05 Aug
Posted by Jim Kukral as Monetizing Video, Online Video, Video Business Models, Video Businesses
At least that’s what they’re calling over at Read/Write Web.
A report yesterday from Bloomberg says that Yahoo! is planning to revamp its online video offering by year’s end in an effort to compete with YouTube and MySpace TV. According to comScore, Yahoo! is actually third in the US in terms of total video streams, though their 4.6% market share is well off the pace set by Google (mostly via YouTube), which soundly dominates the online video space, serving more than 4.5 times as many videos each month as Yahoo!.

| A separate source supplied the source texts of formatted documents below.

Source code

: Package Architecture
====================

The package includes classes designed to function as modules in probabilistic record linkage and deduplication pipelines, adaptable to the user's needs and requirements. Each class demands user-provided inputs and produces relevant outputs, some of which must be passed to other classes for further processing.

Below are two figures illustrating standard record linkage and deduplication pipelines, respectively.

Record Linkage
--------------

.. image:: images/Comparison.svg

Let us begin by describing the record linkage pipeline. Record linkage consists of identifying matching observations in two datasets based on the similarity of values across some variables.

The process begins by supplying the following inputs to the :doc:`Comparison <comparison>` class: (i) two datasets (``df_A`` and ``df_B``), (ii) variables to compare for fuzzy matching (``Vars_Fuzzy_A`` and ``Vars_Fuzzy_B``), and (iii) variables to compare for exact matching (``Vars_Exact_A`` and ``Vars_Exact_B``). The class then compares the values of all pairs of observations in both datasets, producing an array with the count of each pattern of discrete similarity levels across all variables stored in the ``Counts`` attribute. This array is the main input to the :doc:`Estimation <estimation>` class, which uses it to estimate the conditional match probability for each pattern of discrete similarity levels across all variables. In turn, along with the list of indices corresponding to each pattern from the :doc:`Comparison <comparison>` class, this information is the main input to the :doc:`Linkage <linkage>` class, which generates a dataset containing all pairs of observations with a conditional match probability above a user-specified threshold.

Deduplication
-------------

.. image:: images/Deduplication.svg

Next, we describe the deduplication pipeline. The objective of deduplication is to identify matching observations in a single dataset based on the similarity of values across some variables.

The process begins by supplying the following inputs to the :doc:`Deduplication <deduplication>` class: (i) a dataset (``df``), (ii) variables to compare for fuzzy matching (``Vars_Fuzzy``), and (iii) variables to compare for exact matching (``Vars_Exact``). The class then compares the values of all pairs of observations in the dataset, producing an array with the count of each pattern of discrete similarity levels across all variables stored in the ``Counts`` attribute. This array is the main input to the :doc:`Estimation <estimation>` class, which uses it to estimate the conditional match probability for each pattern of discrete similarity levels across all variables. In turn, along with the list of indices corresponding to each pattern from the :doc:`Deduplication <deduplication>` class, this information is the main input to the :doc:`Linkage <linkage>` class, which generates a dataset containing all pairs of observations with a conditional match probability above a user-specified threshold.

Ari Levy at Bloomberg reports that Yahoo! plans to beef up its video offering with more content from media partners as well as users. Yahoo! also plans to add video to its popular photo sharing property, Flickr. “One of our strategies is to put video everywhere you are on the Internet,” Yahoo!’s general manager for video, Mike Folgner, told Bloomberg. “We’re going to build a much better destination for you to access all this different content.”
Can they catch up to a 66% market share? Probably not. The questions perhaps for them is how will they differentiate and be better than YouTube? I can already think of many ways for a YouTube competitor to be better. Will Yahoo! take the chance or compete straight up where I’m not sure they can win.